UX Design Tips


Use Headings to Improve Accessibility

Headings allow screen-reader and assistive technology users to skim the structure of a page and navigate to or skip over sections.

Use headings for:

  • The structure of page content
  • Sections and sub-sections of an article
  • Navigation menus
  • Breadcrumbs
  • Any other consistent sections that users may want to find or skip

A Few Simple Rules

Every page should have a <h1>
check_circle Without the <h1>, the user has no simple way to learn what the page is about.

Headings are for structure, not formatting
check_circle Headings should be used to divide content into meaningful sections, not to format text. Your <h2> styling may be italic and green, but that does not mean that any time you want italic green text you should make the text a <h2>. Rather, the headings (no matter what their styling looks like) should be used to designate content structure.

Hiding headings
check_circle Sometimes the role of a feature is perfectly clear to people who can see the page design, but difficult or impossible to discern if you can't see the design. When this happens, you might want to add a heading to label that feature but make the heading invisible.
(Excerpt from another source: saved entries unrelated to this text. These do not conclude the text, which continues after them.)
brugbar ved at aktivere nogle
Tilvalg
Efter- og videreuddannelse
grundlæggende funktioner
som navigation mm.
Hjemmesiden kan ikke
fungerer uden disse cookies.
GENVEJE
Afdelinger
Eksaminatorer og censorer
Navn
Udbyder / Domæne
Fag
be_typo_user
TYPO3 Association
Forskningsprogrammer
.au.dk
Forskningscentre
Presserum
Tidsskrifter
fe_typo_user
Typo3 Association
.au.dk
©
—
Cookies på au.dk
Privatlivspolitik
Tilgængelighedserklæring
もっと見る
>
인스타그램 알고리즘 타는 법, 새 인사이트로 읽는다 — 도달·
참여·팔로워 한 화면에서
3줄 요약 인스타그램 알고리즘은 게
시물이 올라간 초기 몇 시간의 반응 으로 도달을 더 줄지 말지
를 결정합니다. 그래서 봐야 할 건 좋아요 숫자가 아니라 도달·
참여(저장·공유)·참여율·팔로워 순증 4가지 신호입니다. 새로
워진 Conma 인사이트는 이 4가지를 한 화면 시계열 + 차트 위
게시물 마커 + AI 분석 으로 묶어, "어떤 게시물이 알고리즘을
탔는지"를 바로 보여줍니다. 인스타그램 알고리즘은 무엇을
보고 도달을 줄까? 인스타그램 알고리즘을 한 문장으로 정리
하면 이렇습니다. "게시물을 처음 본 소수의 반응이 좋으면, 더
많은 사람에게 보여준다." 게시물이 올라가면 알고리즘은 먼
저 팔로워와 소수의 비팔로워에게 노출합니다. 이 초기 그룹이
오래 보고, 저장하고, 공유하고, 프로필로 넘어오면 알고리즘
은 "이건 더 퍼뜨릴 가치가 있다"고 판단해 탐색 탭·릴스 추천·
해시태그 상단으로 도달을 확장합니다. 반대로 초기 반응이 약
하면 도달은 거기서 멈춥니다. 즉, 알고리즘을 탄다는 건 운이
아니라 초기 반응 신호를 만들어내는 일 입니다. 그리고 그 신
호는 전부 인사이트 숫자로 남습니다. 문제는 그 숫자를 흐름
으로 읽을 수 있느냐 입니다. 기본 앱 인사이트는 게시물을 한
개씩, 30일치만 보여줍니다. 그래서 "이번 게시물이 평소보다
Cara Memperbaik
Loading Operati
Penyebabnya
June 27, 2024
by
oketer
  • The accessible way to make a heading invisible is to use CSS: class="element-invisible". The heading will not appear in the displayed page, but screen readers and other forms of assistive technology will recognize the heading and make it available to their users.
  • Don't use "display:none". Although this coding will make the heading invisible, it also makes the heading unavailable to assistive technology — so nobody will find it, regardless of how they try to access the content.